Surround sound pioneer Ray Dolby dies aged 80

The audio engineer founded Dolby Laboratories, which invented technology to cut background hiss in tape recordings

Ray Dolby, the man who invented surround sound, has died aged 80.

Dolby, who founded Dolby Laboratories and pioneered noise reduction in tape recordings, had suffered from Alzheimer’s disease for several years and was diagnosed with leukemia this summer, the BBC reports. He died in San Francisco.

Dolby was born in Portland, Oregon, and grew up in San Francisco. While he was still a student he got his first job at Ampex Corporation, where he worked on developing early videotape recording systems.


After finishing up a PhD at Cambridge University, he founded Dolby Laboratories in London in 1965, where it soon became a leader in audio technology, inventing surround sound and cutting background hiss in tape recordings.

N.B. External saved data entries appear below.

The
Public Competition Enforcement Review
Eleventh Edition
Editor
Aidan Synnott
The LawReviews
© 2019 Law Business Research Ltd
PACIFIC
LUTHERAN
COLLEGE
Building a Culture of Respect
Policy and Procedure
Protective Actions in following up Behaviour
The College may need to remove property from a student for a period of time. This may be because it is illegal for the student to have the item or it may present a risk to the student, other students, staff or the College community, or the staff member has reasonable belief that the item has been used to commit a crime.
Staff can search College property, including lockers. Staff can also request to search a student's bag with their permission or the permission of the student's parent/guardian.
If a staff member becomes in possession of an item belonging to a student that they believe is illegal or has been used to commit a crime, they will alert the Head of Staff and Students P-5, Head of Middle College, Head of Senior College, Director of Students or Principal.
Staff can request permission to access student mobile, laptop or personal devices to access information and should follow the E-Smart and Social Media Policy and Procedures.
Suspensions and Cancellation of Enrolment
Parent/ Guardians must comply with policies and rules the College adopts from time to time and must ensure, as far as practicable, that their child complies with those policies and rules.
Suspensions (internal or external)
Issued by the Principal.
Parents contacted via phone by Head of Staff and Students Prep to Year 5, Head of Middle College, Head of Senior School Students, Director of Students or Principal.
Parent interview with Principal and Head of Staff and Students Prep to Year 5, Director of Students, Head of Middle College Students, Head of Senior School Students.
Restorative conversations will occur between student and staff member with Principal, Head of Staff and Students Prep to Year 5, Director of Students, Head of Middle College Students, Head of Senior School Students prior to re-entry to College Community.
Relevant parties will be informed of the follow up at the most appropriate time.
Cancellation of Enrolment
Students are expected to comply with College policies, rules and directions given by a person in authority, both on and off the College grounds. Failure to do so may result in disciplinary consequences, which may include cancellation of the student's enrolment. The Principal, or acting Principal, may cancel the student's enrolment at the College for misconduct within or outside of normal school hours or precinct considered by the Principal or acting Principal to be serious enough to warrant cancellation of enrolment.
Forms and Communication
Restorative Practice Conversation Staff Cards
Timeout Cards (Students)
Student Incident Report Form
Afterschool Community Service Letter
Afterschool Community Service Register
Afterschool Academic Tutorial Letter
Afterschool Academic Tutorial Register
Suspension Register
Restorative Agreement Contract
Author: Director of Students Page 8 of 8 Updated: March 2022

Dolby later moved the company to his native San Francisco in 1976. In 1989 he won an Oscar for his contributions to cinema. He won a Grammy in 1995 and two Emmy awards in 1989 and 2005.

Speaking about his legacy, Dolby’s son Tom Dolby told the BBC: “Though he was an engineer at heart, my father’s achievements in technology grew out of a love of music and the arts.” He added: “He brought his appreciation of the artistic process to all of his work in film and audio recording.”